Workload Identities and Identity Providers on Confluent Cloud

Introduction to workload identities

Workload identities in Confluent Cloud are used to authenticate applications and services accessing Confluent Cloud resources. They provide a secure way to manage application-to-service authentication without relying on individual user accounts.

Key characteristics of workload identities on Confluent Cloud:

  • Organization-level resources that span your entire Confluent Cloud organization.
  • Designed for automated systems and applications rather than individual users.
  • Include service accounts, OAuth identity pools, and certificate identity pools.
  • Support fine-grained access control through RBAC roles and ACLs.
  • Enable secure integration with external systems and services.

Common use cases:

  • Authenticating applications to Kafka clusters, Schema Registry, and ksqlDB resources.
  • Integrating with external identity providers.
  • Automating infrastructure and deployment workflows.

Types of workload identities

On Confluent Cloud, you can use the following types of workload identities to accommodate different authentication needs and security requirements.

Service accounts

Service accounts represent applications or services that need to access Confluent Cloud resources programmatically. They are not tied to individual users, making them ideal for automated workflows and integrations. Service accounts have specific permissions assigned through ACLs or role bindings. External applications authenticate as a service account using API Keys.

Key features:

  • Can run workloads, including Flink statements, ksqlDB applications, and connectors.
  • Can use service accounts to authenticate external applications that call Kafka clusters, Schema Registry and Flink statements.
  • Support fine-grained access control through ACLs and RBAC.
  • Ideal for long-running applications and services.

For details about service accounts, see Service Accounts.

OAuth identity pools

OAuth identity pools provide a flexible way to grant access to external application identities and simplify authorization management for your applications and services.

Key features:

  • Federate with external OAuth/OIDC providers.
  • Use claim-based filter expressions to map to external workload identities.
  • Ideal for organizations using existing identity providers.

For details about OAuth identity pools, see OAuth Identity Pools.

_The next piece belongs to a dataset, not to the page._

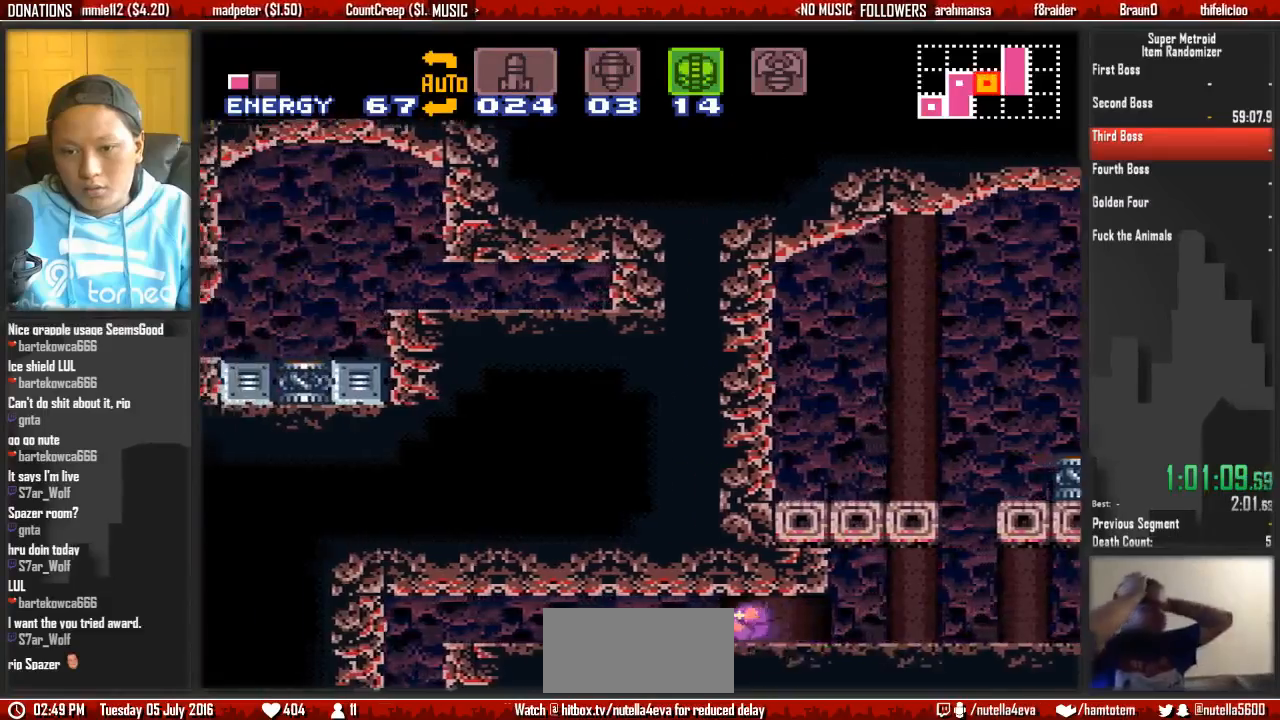
{"buttons": ["X", "DPAD_RIGHT"]}
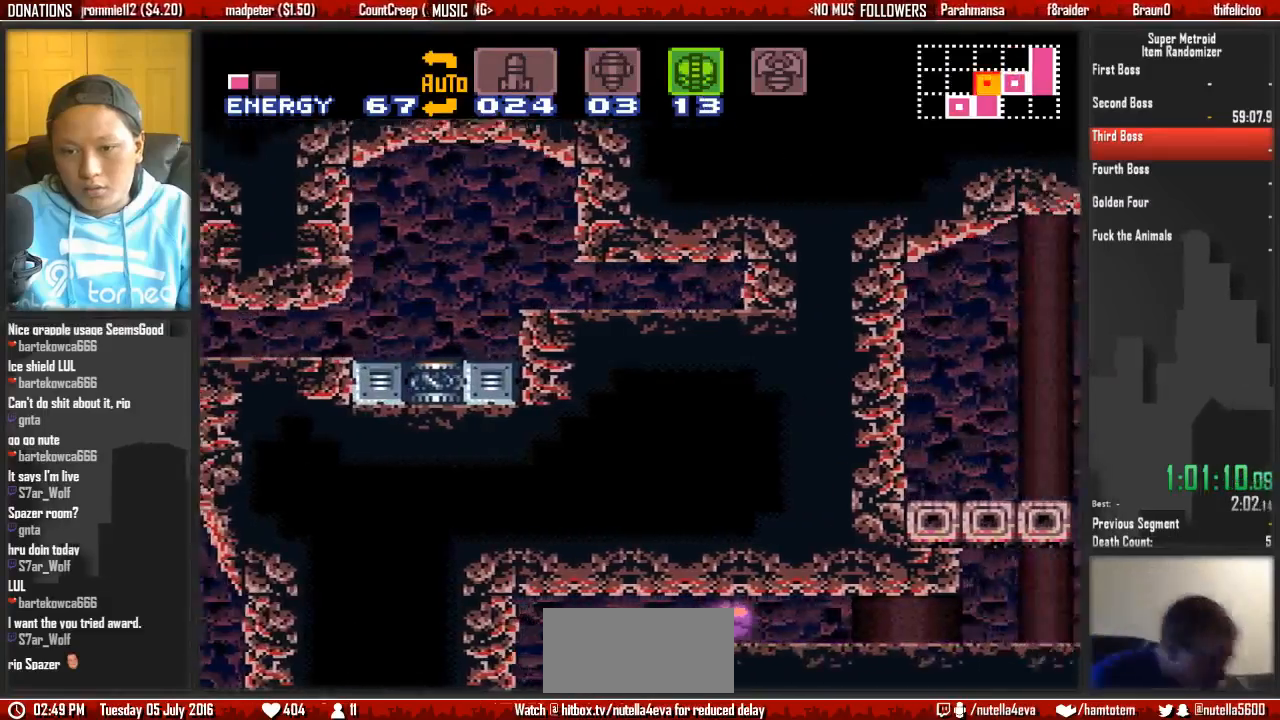
{"buttons": ["DPAD_RIGHT"]}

Certificate identity pools

Certificate identity pools let you grant RBAC roles to applications and services authenticating using X.509 certificates, which are typically used for client authentications. These identity pools use Common Expression Language (CEL) filters to specify which certificates are used to authenticate to a Confluent Cloud resource.

Key features:

  • Support mTLS authentication.
  • Use CEL filters for certificate validation.
  • Enable certificate-based access control
  • Ideal for organizations requiring strong certificate-based security.

For details about certificate identity pools, see Certificate Identity Pools.

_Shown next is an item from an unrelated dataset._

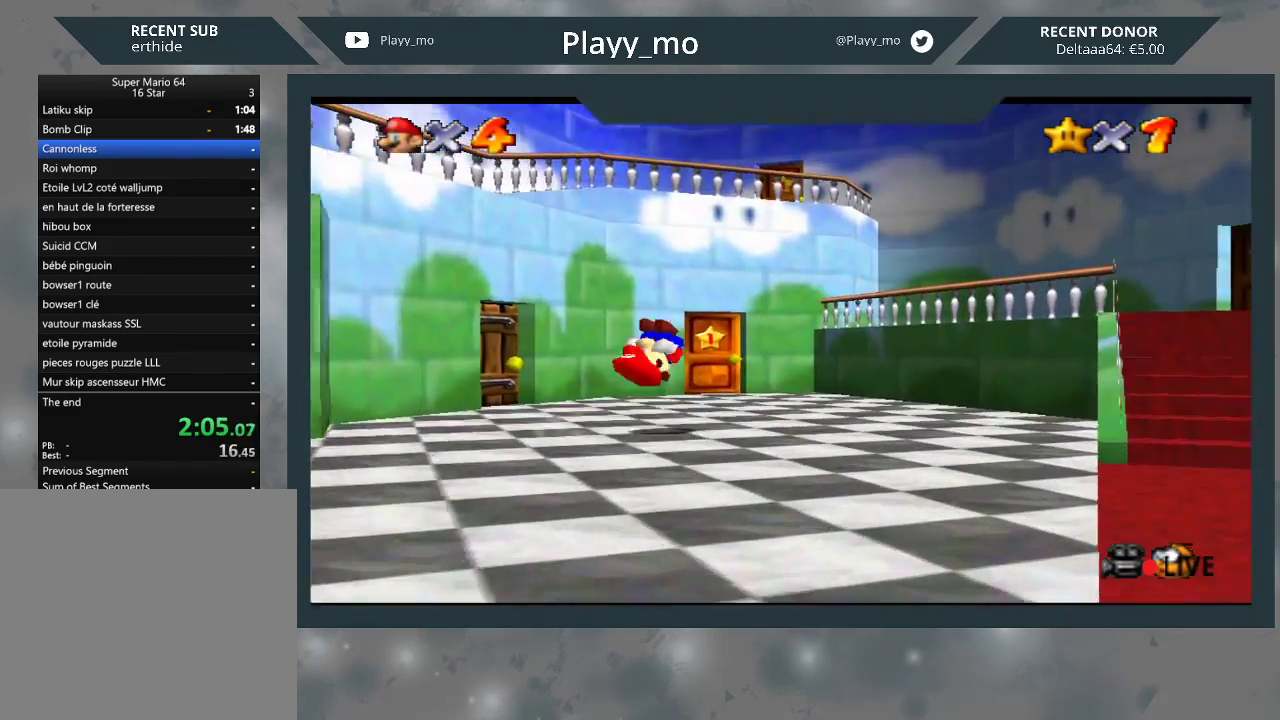
Gameplay with a controller (Xbox layout); each line is a JSON object with the inputs held at the frame after it. "events" lists button and stick changes between this image and that frame as [ms after this image, input, new state], when the widget could be followed in between. Not read: Z.
{"buttons": [], "left_stick": "up-left", "right_stick": "center", "events": []}
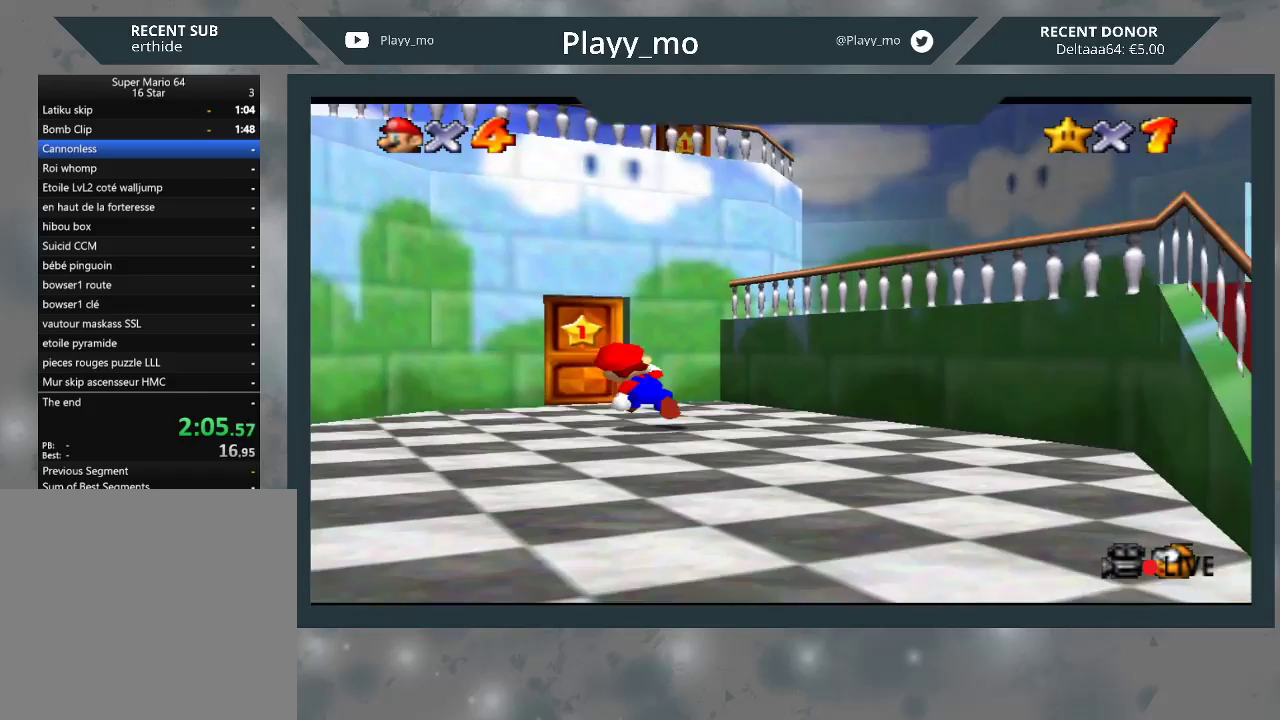
{"buttons": [], "left_stick": "up", "right_stick": "center", "events": [[200, "left_stick", "up"]]}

Workload identity providers

Confluent Cloud supports OAuth/OIDC and mTLS identity providers for authenticating workloads.

OAuth/OIDC

Supports OAuth 2.0 and OpenID Connect (OIDC) protocols for authentication and authorization.

This provider is ideal for:

  • Organizations using existing identity providers (IdPs).
  • Applications that need to integrate with external OAuth/OIDC services.
  • Scenarios requiring dynamic token-based authentication.

See Use OAuth/OIDC to Authenticate to Confluent Cloud.

Mutual TLS (mTLS)

Uses certificates to authenticate clients and servers, to help ensure secure communication.

This provider is ideal for:

  • Organizations requiring strong certificate-based security.
  • Workloads in environments with existing certificate infrastructure.
  • Scenarios requiring mutual authentication between services.
  • High-security environments where certificate-based trust is preferred.

See Use Mutual TLS (mTLS) to Authenticate to Confluent Cloud Resources.